What this task involves: Exact copies of all the records are to be output.

(Collected data entries)
◆ ◆ ◆ ◆

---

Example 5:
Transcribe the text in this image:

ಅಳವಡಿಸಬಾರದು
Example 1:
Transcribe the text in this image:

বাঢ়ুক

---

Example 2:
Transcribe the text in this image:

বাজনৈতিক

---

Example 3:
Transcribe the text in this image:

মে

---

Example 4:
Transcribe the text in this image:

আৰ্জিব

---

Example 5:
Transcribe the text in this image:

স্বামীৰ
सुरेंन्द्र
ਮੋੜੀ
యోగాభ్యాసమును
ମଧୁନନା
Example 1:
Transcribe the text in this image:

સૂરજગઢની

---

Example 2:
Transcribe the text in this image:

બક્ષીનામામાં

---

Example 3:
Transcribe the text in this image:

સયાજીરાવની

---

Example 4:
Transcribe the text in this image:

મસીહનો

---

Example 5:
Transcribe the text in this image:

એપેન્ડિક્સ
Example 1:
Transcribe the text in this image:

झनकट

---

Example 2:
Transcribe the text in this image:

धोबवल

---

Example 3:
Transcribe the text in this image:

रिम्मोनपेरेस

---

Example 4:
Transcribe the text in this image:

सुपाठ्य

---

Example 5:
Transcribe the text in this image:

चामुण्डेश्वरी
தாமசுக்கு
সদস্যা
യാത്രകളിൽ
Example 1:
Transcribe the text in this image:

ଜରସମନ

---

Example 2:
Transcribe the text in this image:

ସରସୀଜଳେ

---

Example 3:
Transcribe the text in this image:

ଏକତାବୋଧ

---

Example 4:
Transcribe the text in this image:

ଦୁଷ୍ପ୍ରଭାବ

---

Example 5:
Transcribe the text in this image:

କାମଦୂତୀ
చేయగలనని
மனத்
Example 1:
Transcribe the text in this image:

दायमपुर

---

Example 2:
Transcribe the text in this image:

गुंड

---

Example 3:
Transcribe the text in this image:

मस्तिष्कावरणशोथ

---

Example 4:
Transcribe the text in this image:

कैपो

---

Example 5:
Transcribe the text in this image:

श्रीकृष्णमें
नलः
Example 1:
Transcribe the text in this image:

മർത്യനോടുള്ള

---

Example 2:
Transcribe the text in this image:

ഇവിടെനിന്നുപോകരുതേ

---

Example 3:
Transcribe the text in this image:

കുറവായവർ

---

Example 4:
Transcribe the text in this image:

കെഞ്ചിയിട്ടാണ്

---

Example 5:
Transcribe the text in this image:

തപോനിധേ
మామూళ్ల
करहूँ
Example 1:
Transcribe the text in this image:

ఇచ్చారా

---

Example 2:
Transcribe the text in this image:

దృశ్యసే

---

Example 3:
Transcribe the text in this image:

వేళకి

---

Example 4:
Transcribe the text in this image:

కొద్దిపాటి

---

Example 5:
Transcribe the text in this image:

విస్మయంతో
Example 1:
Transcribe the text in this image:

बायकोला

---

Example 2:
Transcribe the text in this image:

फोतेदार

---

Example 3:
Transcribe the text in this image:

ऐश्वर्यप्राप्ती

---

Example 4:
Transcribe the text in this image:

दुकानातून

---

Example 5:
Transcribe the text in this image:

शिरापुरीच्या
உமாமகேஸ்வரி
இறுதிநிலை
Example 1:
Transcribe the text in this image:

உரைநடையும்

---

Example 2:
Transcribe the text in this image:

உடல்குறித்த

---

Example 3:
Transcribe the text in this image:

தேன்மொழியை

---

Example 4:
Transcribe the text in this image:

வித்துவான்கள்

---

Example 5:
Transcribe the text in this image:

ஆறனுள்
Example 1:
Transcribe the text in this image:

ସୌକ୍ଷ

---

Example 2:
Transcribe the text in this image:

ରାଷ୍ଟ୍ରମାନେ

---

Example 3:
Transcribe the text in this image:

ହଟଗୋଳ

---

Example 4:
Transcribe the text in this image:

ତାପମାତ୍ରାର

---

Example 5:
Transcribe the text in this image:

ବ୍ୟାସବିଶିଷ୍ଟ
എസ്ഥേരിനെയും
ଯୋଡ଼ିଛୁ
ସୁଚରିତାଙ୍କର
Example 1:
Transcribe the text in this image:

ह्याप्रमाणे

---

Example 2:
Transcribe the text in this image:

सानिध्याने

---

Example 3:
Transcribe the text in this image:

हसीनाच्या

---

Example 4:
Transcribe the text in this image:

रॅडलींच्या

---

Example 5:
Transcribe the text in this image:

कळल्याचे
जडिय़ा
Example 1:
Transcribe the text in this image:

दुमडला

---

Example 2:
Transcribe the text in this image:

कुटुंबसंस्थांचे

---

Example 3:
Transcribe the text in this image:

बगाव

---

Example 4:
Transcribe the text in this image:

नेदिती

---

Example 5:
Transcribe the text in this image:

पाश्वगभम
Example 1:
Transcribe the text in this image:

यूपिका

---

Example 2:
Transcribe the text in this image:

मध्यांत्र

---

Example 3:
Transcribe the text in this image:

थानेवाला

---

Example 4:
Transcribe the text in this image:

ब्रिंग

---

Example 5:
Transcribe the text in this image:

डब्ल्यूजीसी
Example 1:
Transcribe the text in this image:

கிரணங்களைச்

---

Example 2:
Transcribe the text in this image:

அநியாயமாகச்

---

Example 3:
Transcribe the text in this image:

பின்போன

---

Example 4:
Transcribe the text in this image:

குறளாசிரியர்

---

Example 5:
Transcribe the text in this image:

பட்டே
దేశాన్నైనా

◆ ◆ ◆ ◆

Answer to the exercise:
---

Example 5:
Transcribe the text in this image:

ಅಳವಡಿಸಬಾರದು
Example 1:
Transcribe the text in this image:

বাঢ়ুক

---

Example 2:
Transcribe the text in this image:

বাজনৈতিক

---

Example 3:
Transcribe the text in this image:

মে

---

Example 4:
Transcribe the text in this image:

আৰ্জিব

---

Example 5:
Transcribe the text in this image:

স্বামীৰ
सुरेंन्द्र
ਮੋੜੀ
యోగాభ్యాసమును
ମଧୁନନା
Example 1:
Transcribe the text in this image:

સૂરજગઢની

---

Example 2:
Transcribe the text in this image:

બક્ષીનામામાં

---

Example 3:
Transcribe the text in this image:

સયાજીરાવની

---

Example 4:
Transcribe the text in this image:

મસીહનો

---

Example 5:
Transcribe the text in this image:

એપેન્ડિક્સ
Example 1:
Transcribe the text in this image:

झनकट

---

Example 2:
Transcribe the text in this image:

धोबवल

---

Example 3:
Transcribe the text in this image:

रिम्मोनपेरेस

---

Example 4:
Transcribe the text in this image:

सुपाठ्य

---

Example 5:
Transcribe the text in this image:

चामुण्डेश्वरी
தாமசுக்கு
সদস্যা
യാത്രകളിൽ
Example 1:
Transcribe the text in this image:

ଜରସମନ

---

Example 2:
Transcribe the text in this image:

ସରସୀଜଳେ

---

Example 3:
Transcribe the text in this image:

ଏକତାବୋଧ

---

Example 4:
Transcribe the text in this image:

ଦୁଷ୍ପ୍ରଭାବ

---

Example 5:
Transcribe the text in this image:

କାମଦୂତୀ
చేయగలనని
மனத்
Example 1:
Transcribe the text in this image:

दायमपुर

---

Example 2:
Transcribe the text in this image:

गुंड

---

Example 3:
Transcribe the text in this image:

मस्तिष्कावरणशोथ

---

Example 4:
Transcribe the text in this image:

कैपो

---

Example 5:
Transcribe the text in this image:

श्रीकृष्णमें
नलः
Example 1:
Transcribe the text in this image:

മർത്യനോടുള്ള

---

Example 2:
Transcribe the text in this image:

ഇവിടെനിന്നുപോകരുതേ

---

Example 3:
Transcribe the text in this image:

കുറവായവർ

---

Example 4:
Transcribe the text in this image:

കെഞ്ചിയിട്ടാണ്

---

Example 5:
Transcribe the text in this image:

തപോനിധേ
మామూళ్ల
करहूँ
Example 1:
Transcribe the text in this image:

ఇచ్చారా

---

Example 2:
Transcribe the text in this image:

దృశ్యసే

---

Example 3:
Transcribe the text in this image:

వేళకి

---

Example 4:
Transcribe the text in this image:

కొద్దిపాటి

---

Example 5:
Transcribe the text in this image:

విస్మయంతో
Example 1:
Transcribe the text in this image:

बायकोला

---

Example 2:
Transcribe the text in this image:

फोतेदार

---

Example 3:
Transcribe the text in this image:

ऐश्वर्यप्राप्ती

---

Example 4:
Transcribe the text in this image:

दुकानातून

---

Example 5:
Transcribe the text in this image:

शिरापुरीच्या
உமாமகேஸ்வரி
இறுதிநிலை
Example 1:
Transcribe the text in this image:

உரைநடையும்

---

Example 2:
Transcribe the text in this image:

உடல்குறித்த

---

Example 3:
Transcribe the text in this image:

தேன்மொழியை

---

Example 4:
Transcribe the text in this image:

வித்துவான்கள்

---

Example 5:
Transcribe the text in this image:

ஆறனுள்
Example 1:
Transcribe the text in this image:

ସୌକ୍ଷ

---

Example 2:
Transcribe the text in this image:

ରାଷ୍ଟ୍ରମାନେ

---

Example 3:
Transcribe the text in this image:

ହଟଗୋଳ

---

Example 4:
Transcribe the text in this image:

ତାପମାତ୍ରାର

---

Example 5:
Transcribe the text in this image:

ବ୍ୟାସବିଶିଷ୍ଟ
എസ്ഥേരിനെയും
ଯୋଡ଼ିଛୁ
ସୁଚରିତାଙ୍କର
Example 1:
Transcribe the text in this image:

ह्याप्रमाणे

---

Example 2:
Transcribe the text in this image:

सानिध्याने

---

Example 3:
Transcribe the text in this image:

हसीनाच्या

---

Example 4:
Transcribe the text in this image:

रॅडलींच्या

---

Example 5:
Transcribe the text in this image:

कळल्याचे
जडिय़ा
Example 1:
Transcribe the text in this image:

दुमडला

---

Example 2:
Transcribe the text in this image:

कुटुंबसंस्थांचे

---

Example 3:
Transcribe the text in this image:

बगाव

---

Example 4:
Transcribe the text in this image:

नेदिती

---

Example 5:
Transcribe the text in this image:

पाश्वगभम
Example 1:
Transcribe the text in this image:

यूपिका

---

Example 2:
Transcribe the text in this image:

मध्यांत्र

---

Example 3:
Transcribe the text in this image:

थानेवाला

---

Example 4:
Transcribe the text in this image:

ब्रिंग

---

Example 5:
Transcribe the text in this image:

डब्ल्यूजीसी
Example 1:
Transcribe the text in this image:

கிரணங்களைச்

---

Example 2:
Transcribe the text in this image:

அநியாயமாகச்

---

Example 3:
Transcribe the text in this image:

பின்போன

---

Example 4:
Transcribe the text in this image:

குறளாசிரியர்

---

Example 5:
Transcribe the text in this image:

பட்டே
దేశాన్నైనా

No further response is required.